According to Opta data, 124 bookings for diving have been brandished since August 2012. Forty-nine of those have gone to players representing the Home Nations – England, Scotland, Wales and Northern Ireland – as well as the Republic of Ireland.

Those players – by and large – were all born and raised in football terms in the British system. They comprise 45 percent of the total number of players in the Premier League across those five seasons and – as the numbers prove – as good as 40 percent of the divers.

Diving Stat GFX

The reward for diving in football by far outweighs risk. Until that ratio is reversed then players will always take their chance.
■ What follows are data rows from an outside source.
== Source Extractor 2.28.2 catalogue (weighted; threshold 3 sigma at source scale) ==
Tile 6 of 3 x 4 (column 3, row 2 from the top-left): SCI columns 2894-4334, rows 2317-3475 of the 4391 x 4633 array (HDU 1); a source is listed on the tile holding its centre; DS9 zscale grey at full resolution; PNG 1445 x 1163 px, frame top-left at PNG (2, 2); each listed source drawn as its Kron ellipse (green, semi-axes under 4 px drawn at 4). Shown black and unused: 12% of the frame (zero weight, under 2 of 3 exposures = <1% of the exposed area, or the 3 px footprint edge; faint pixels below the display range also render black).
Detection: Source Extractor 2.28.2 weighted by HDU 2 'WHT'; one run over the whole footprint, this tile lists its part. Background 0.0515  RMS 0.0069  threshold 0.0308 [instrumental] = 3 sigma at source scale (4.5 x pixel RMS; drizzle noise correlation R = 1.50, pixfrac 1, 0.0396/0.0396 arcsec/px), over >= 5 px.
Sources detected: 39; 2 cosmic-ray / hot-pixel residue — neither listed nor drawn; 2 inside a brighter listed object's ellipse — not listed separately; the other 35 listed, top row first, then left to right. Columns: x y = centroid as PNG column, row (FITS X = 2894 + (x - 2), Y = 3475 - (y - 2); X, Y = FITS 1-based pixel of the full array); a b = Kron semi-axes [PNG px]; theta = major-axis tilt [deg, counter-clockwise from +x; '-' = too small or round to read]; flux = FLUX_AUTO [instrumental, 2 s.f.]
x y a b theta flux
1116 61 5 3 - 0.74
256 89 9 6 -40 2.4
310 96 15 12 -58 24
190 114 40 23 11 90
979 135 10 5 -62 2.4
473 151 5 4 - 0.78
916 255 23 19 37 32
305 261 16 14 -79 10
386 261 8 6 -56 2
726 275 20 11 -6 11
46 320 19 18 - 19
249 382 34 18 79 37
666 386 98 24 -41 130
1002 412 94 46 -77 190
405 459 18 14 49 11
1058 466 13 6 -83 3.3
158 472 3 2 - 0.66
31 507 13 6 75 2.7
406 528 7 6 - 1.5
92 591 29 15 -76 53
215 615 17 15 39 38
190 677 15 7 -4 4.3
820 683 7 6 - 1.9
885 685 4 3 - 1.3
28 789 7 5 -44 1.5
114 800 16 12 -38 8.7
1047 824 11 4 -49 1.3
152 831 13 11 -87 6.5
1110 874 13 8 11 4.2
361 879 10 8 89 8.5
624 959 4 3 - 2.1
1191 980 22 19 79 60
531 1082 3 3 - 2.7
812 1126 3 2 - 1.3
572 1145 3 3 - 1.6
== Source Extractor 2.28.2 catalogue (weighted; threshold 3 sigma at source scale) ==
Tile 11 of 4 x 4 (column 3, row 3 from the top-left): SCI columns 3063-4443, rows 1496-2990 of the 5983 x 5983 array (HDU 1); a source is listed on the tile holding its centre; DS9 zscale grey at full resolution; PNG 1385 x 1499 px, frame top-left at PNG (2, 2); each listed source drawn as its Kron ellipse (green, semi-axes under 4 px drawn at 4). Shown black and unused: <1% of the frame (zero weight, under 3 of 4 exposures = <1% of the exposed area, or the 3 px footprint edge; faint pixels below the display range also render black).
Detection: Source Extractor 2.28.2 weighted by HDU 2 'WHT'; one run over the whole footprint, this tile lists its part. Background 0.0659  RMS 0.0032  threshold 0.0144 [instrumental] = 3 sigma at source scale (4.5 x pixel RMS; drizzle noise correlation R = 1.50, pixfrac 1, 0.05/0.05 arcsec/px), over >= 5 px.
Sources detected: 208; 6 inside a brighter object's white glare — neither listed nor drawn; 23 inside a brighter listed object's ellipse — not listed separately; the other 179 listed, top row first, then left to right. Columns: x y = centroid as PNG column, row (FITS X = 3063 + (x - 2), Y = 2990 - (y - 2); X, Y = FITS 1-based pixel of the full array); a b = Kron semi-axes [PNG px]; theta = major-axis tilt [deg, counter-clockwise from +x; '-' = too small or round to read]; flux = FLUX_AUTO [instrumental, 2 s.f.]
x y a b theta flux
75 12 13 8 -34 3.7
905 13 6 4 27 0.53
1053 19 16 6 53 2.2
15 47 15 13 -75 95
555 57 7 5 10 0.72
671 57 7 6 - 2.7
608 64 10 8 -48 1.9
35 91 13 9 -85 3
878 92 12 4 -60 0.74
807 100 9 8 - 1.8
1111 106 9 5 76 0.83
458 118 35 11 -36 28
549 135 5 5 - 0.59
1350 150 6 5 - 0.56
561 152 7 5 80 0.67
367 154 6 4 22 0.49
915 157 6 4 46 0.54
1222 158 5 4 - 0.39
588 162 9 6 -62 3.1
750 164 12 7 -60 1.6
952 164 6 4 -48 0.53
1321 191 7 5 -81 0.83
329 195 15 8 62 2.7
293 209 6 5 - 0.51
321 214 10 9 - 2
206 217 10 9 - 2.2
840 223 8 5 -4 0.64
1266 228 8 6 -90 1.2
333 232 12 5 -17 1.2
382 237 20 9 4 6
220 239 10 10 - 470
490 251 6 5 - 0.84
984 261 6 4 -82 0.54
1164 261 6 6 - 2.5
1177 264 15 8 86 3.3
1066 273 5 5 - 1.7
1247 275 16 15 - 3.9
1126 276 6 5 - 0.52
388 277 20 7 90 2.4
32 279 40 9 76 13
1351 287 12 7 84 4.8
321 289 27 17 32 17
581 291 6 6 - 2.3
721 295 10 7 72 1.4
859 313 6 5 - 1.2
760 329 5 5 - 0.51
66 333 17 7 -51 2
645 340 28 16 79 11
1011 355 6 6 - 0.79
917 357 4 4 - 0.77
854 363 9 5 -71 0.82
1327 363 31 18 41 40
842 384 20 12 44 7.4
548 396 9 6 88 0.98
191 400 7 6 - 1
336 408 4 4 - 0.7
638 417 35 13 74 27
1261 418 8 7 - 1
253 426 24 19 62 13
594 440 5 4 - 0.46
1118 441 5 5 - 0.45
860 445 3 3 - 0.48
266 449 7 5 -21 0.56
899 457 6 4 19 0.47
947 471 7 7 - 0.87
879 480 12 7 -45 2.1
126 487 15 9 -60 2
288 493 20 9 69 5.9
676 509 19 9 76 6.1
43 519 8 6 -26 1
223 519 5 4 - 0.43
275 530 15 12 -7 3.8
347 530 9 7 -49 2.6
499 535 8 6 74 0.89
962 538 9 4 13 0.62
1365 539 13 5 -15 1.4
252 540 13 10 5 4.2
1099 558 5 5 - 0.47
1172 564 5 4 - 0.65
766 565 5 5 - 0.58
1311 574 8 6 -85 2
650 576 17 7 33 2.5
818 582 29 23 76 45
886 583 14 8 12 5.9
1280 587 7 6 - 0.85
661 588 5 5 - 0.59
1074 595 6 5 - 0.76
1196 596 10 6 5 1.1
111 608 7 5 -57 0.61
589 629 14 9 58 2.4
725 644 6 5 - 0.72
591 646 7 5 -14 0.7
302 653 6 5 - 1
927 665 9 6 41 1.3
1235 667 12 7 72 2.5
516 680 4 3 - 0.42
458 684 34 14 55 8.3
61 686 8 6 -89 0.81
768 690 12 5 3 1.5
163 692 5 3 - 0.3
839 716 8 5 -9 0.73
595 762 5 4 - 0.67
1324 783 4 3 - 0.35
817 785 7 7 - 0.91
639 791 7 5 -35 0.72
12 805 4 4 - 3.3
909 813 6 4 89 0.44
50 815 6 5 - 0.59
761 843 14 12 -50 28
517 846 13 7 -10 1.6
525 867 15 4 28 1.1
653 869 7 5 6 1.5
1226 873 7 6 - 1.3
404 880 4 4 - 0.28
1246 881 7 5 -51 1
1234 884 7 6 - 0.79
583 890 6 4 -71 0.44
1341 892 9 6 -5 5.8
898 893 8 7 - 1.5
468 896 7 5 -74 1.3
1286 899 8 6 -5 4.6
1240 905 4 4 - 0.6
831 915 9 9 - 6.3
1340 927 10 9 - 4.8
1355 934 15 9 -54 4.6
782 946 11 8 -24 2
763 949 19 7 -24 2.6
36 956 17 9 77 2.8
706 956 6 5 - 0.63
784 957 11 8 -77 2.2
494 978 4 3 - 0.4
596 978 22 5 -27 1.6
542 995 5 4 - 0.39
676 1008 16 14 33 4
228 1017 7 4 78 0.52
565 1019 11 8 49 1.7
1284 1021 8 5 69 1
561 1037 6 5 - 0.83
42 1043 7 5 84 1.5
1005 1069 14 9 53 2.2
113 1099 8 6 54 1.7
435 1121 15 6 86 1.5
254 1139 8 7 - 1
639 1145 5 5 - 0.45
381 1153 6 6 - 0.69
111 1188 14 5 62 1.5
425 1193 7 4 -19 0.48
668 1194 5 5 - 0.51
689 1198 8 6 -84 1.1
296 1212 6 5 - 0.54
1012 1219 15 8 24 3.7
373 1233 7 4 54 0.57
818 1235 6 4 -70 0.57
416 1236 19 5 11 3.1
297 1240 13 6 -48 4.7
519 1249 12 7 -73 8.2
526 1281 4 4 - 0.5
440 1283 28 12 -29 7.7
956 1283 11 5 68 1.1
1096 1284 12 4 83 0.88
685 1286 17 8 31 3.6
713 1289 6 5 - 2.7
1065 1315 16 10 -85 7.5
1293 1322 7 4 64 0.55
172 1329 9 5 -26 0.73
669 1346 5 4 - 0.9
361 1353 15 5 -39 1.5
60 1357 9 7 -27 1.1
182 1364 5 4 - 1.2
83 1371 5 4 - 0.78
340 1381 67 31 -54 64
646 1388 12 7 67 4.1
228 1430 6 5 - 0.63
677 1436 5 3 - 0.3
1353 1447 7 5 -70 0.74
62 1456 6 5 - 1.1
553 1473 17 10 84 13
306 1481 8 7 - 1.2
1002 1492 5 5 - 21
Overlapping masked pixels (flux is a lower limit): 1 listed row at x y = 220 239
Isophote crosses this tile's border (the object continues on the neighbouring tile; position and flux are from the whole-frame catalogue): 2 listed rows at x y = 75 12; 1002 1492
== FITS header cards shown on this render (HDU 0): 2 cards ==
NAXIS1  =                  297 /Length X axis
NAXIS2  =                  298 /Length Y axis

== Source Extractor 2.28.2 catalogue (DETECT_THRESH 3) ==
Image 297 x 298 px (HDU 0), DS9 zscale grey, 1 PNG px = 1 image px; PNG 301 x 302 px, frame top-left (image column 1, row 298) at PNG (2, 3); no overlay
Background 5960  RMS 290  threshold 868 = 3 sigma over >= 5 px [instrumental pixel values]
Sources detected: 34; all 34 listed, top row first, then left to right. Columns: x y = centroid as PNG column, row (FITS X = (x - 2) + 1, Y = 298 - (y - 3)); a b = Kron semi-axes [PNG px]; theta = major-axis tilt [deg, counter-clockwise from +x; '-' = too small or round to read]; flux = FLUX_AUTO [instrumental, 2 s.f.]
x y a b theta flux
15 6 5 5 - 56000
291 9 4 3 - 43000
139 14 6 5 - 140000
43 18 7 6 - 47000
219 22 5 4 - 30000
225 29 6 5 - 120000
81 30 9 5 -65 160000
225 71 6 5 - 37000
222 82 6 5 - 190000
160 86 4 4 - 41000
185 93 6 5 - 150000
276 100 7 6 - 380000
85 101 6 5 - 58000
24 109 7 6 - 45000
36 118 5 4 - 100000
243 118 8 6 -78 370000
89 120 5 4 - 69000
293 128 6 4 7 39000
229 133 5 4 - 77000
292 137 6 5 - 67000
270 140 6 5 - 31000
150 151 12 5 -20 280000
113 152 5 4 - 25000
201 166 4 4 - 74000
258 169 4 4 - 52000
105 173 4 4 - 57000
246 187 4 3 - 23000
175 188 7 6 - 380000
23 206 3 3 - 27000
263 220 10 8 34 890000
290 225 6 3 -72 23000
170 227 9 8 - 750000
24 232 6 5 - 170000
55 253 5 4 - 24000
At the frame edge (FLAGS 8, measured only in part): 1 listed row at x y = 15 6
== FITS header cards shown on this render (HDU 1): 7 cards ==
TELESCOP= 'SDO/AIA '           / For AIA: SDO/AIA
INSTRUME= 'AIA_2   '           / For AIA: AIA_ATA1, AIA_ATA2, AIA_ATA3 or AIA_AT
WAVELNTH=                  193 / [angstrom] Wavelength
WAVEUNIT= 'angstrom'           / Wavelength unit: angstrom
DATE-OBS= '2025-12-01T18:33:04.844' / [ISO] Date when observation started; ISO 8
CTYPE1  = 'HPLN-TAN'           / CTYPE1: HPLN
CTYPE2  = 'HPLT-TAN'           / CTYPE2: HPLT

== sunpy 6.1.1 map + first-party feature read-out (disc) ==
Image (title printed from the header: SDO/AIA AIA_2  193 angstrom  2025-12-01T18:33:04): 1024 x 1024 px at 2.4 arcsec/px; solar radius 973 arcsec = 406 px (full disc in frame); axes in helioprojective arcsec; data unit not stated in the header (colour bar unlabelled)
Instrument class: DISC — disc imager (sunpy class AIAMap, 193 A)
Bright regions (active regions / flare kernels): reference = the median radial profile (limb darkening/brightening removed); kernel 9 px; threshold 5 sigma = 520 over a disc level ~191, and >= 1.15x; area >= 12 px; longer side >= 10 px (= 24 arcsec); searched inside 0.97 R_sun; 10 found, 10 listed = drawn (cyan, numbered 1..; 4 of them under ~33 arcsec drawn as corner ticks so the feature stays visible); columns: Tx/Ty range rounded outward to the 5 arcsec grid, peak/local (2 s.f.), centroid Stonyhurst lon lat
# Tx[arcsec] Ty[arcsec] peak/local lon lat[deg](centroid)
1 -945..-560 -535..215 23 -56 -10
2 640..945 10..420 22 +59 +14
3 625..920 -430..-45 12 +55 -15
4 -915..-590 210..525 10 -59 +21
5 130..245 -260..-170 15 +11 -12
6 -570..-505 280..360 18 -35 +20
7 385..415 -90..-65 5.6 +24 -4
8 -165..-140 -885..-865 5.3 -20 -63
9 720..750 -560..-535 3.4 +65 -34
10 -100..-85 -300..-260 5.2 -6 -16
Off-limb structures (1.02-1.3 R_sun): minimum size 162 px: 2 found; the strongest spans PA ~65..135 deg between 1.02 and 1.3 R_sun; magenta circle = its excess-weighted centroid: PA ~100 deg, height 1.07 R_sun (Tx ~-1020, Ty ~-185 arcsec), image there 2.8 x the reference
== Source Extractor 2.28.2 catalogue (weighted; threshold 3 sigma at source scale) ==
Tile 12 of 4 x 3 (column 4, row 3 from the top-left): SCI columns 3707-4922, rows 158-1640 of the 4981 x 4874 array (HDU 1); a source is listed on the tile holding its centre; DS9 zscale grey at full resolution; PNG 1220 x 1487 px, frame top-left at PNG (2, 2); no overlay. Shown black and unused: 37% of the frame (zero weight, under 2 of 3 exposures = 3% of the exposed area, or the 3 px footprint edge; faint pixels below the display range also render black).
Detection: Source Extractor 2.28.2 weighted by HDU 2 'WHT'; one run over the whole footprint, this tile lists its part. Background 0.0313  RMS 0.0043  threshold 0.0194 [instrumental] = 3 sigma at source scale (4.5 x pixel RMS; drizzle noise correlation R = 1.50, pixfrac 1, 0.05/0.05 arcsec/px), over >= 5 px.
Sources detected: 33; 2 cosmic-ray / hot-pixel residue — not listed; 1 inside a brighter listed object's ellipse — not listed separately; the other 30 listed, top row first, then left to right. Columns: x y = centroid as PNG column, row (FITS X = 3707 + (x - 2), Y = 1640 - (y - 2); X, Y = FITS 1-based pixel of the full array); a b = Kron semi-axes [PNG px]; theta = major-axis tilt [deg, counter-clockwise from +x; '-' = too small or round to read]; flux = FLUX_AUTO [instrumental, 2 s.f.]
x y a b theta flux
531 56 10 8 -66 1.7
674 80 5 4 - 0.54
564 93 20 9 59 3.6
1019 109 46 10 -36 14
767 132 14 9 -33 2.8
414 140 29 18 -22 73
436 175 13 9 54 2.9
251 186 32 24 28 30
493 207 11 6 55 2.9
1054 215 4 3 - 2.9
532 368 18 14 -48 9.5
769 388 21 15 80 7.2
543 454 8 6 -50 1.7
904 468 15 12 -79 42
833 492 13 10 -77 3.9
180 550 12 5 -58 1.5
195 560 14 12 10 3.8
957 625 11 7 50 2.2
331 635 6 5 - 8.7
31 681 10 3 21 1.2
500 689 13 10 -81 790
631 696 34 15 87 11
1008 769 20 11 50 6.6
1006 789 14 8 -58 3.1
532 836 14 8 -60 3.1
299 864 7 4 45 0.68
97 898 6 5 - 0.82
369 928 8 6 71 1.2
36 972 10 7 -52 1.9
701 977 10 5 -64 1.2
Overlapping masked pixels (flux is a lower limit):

Only the most draconian of punishments – red cards instead of yellows, point deductions for matches won or drawn due to simulation – will put eager divers off.

If FIFA is unwilling to go that far in its laws then examples of what Aguero or Sanchez or Hippolyte did last week will never stop.

Another reason for diving is self-preservation. If an opponent launches himself headlong into a challenge with eyes for the leg and not the ball then surely the player is entitled to hurdle it and avoid the contact.

There is nothing to be gained by standing and taking it. Jurgen Klinsmann’s famous dive in the 1990 World Cup final, which got Argentina’s Pedro Monzon sent off, is actually a really good example of this. So long as FIFA enables this kind of violence – or attempted violence at least – to be perpetuated then the more players are always going to take evasive action.

This is not a contact sport in the same way as gridiron or rugby. It’s a skill game first and foremost. Its most capable participants are entitled to take part without the risk of injury.

If something illegal transpires on a football field, which deprives a player of an advantage, then they are within their rights to alert the referee’s attention to it. It could be something as small as a shirt-pull but nothing is to be gained by enduring it silently. Indeed it could be construed as irresponsible for a player to fail to maximise his chances for a penalty or a free-kick with so little to be gained by staying up and so much to be gained by going down.

Those doing the fouling are the real cheats; the divers – long painted as the miscreants – are often the ones helping officials do their jobs.

As for the other kind of dive - when no foul is committed in any context and yet a foul is bought – consider that deception will always be attractive so long as reward outweighs risk.

That is true in Buenos Aires and the Scottish Championship alike.